Analyses et décryptages

Intelligence artificielle, éducation et syndicalisme : le point du vue portugais

Au congrès de Nantes, Joaquim Santos faisait partie de nos invités internationaux. Nous présentons ici son analyse et celle de sa fédération nationale de l’éducation (FNE) sur l’impact de l’intelligence artificielle (IA) sur nos métiers. C’est un enjeu majeur pour le syndicalisme au XXIème siècle. Comme dans tous les secteurs, l’éducation sera impacté par cette évolution technologique.
Image symbolisant l'intelligence artificielle

Les taches répétitives et aisément automatisables par l’IA seront effectuées par des machines. Les apprentissages seront recentrés sur ce qui n’est pas remplaçable par la machine. Le rôle du pédagogue dans sa composante humaine sera renforcé. Tout ce qui a trait aux émotions mais aussi aux compétences socio-émotionnelles trouvera une nouvelle place dans les enseignements et dans les programmes et curricula. Pour les contenus, on accentuera l’éducation par les démarches créatives et artistiques. Les domaines éthiques et esthétiques prendront une place plus importante. Il conviendra d’enseigner et exercer la dextérité manuelle. Le Portugal se prépare à ces évolutions.

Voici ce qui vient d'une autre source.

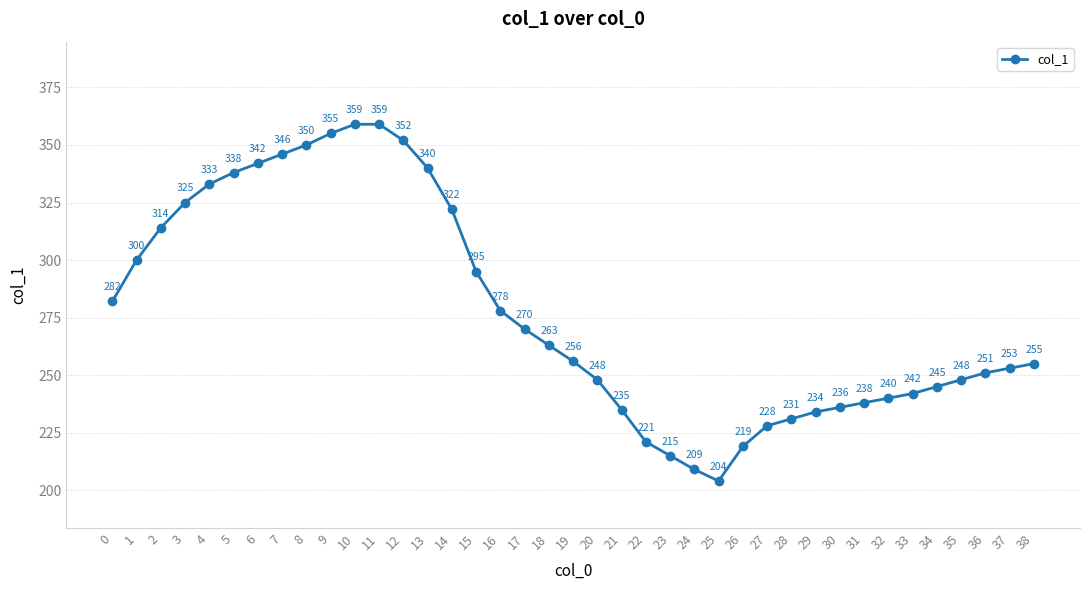

True or false: the data shows 238 at 31.

True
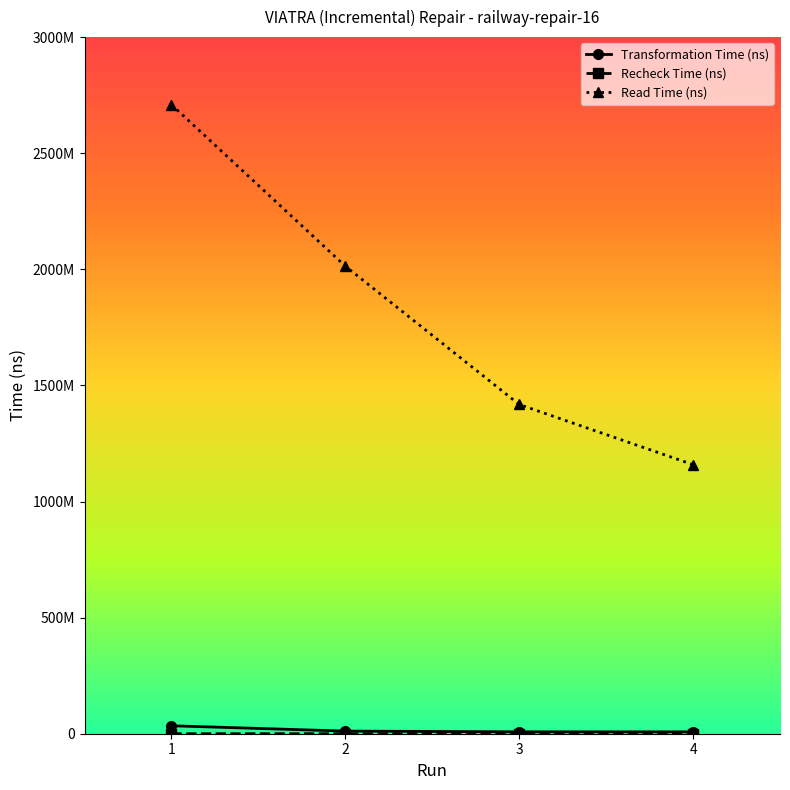

Does the chart have visible grid lines?

No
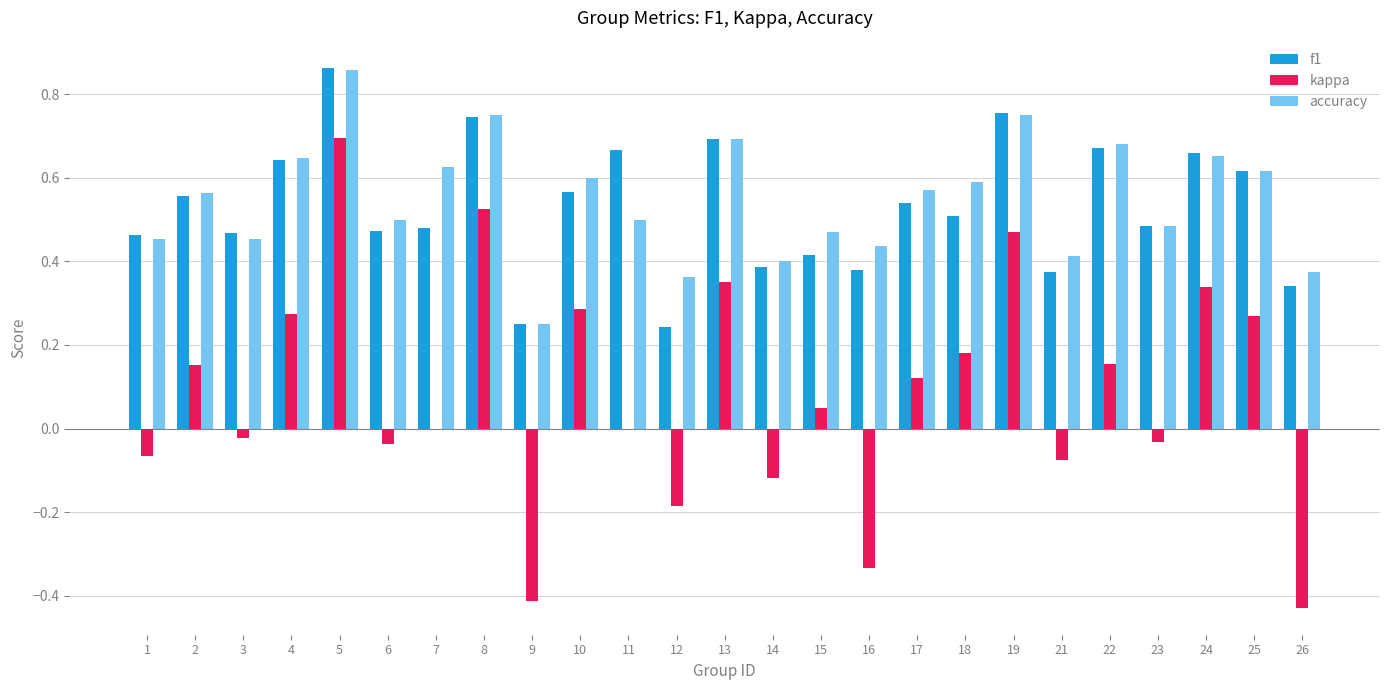

At which category does the chart reach its peak across all series?

5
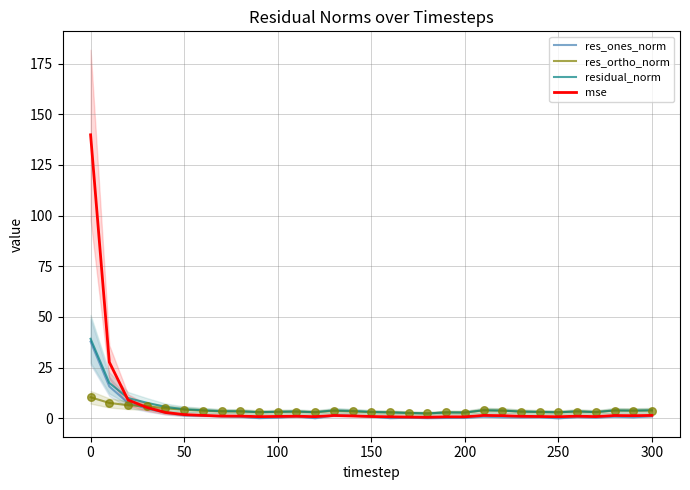

What is the highest value of the residual_norm series?

39.2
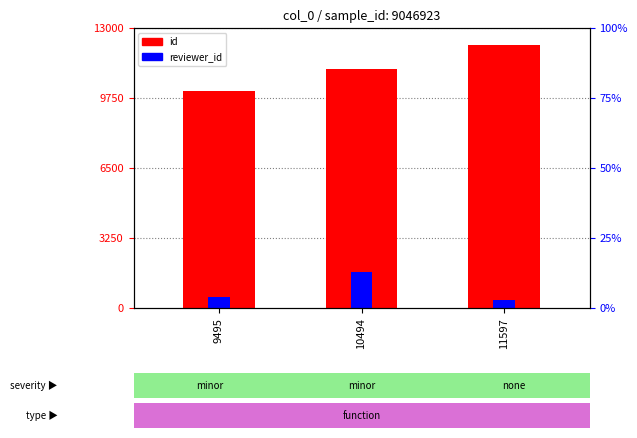

How many bars are there in total?

6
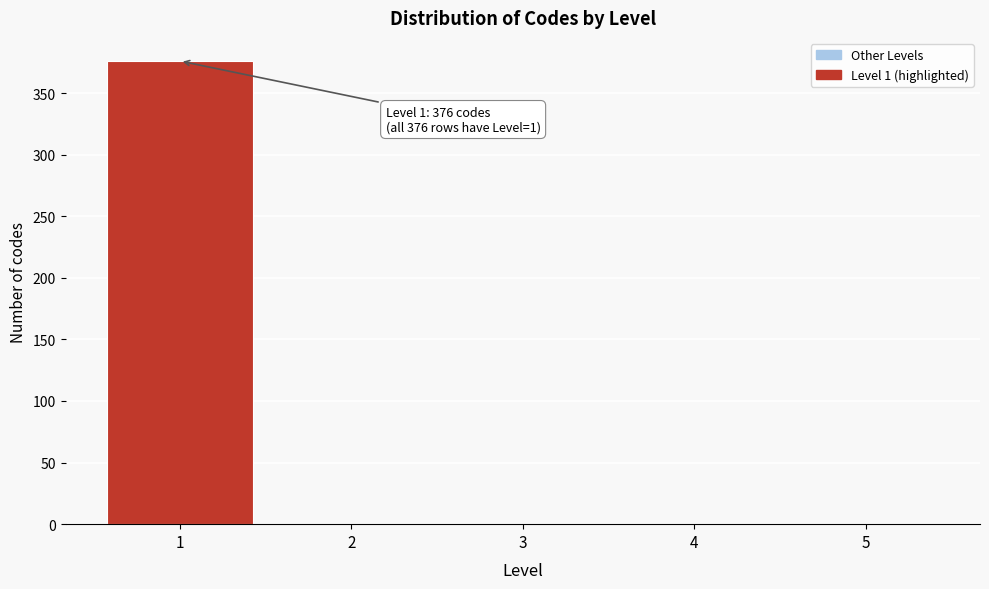

Reading left to right, extract all data points from this chart.

1=376	2=0	3=0	4=0	5=0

Aussi, avec l’omniprésence de l’IA, les personnels devront être formés aux droits liés à la protection des données. Nos organisation syndicale veilleront également à protéger le droit à la déconnexion. Le numérique dans les vies des agents a déjà un impact fort sur les conditions de travail.

Et pour mieux comprendre l’impact de l’IA, il s’agira de mieux comprendre son fonctionnement. Comment la machine nous remplace-t-elle ? Le « machine learning » derrière les IA est un processus puissant. Il faudra former les élèves et étudiants mais aussi les personnels sur ce que sont ces process. On ne peut utiliser l’IA que si l’on comprend comment elle est construite. Il est important d’avoir conscient de ses biais (comme vous pouvez le retrouver dans cette video par exemple). Les mathématiques sous-jacentes à l’IA ne sont pas anodines. Leur enseignement et leur compréhension par les acteur·rices de l’éducation demanderont un effort ciblé.

La formation devra traiter des risques des utilisations non éthiques de l’intelligence artificielle. Le comité syndical européen de l’éducation (CSEE) nous alerte : Sous l’angle de l’éthique, en particulier, la capacité des machines à influencer les choix des êtres humains risque d’affaiblir leur autonomie, leur libre arbitre et leur créativité.

L’outil puissant ne sera pas toujours utilisé à bonne escient. Le règlement général sur la protection des données (RGPD) précise que : « La personne concernée a le droit de ne pas faire l’objet d’une décision fondée exclusivement sur un traitement automatisé […] produisant des effets juridiques la concernant ou l’affectant de manière significative de façon similaire. » Ce règlement doit être mieux connu de toutes les parties.

Et pour autant, la fédération portugaise nous rappelle que nous sommes loin d’un remplacement de l’humain par l’IA. Un défi sera de protéger le secteur éducatif d’une industrialisation de l’éducation. Il conviendra de se méfier de la mise à disposition et du développement de technologies éducatives au service du marché et de la création de richesse et non au service de l’épanouissement et l’élèvement de l’enfant dans la connaissance. Ce sujet précis a fait l’objet d’un article dédié dans le magazine de nos partenaires.

Dans tout cela, les organisations syndicales ont un rôle clé à jouer. La formation interne sur ce sujet pointu de l’IA est identifié par la FNE. Les membres des organisations doivent comprendre et connaître les enjeux et les risques de l’IA.

Bien sûr l’UNSA Éducation n’est pas en reste sur le sujet. Notre récente résolution générale indique : « Les acteurs éducatifs ont besoin que la Recherche liée à l’intelligence artificielle appliquée à l’éducation soit orientée sur les impacts positifs qu’elle pourrait avoir sur les apprenant·es, et qui restent à démontrer. Elle doit permettre un enseignement adapté, inclusif et différencié en fonction des besoins spécifiques des élèves. Elle est toujours un complément à l’action pédagogique de l’enseignant·e sans s’y substituer. Elle ne doit pas mener à une mécanisation, une standardisation ou une marchandisation des apprentissages. L’IA est à la disposition des élèves dans leur vie de tous les jours. L’École doit donc prendre sa part dans l’appropriation et la maîtrise de l’IA pour une utilisation optimale : efficace et éthique. »

Aussi nous retrouvons là l’analyse lusitanienne. Cette convergence des points de vue nous permettra à n’en pas douter d’engager un élan syndical européen sur ces sujets. Le CSEE est d’ores et déjà un appui majeur dans cette action.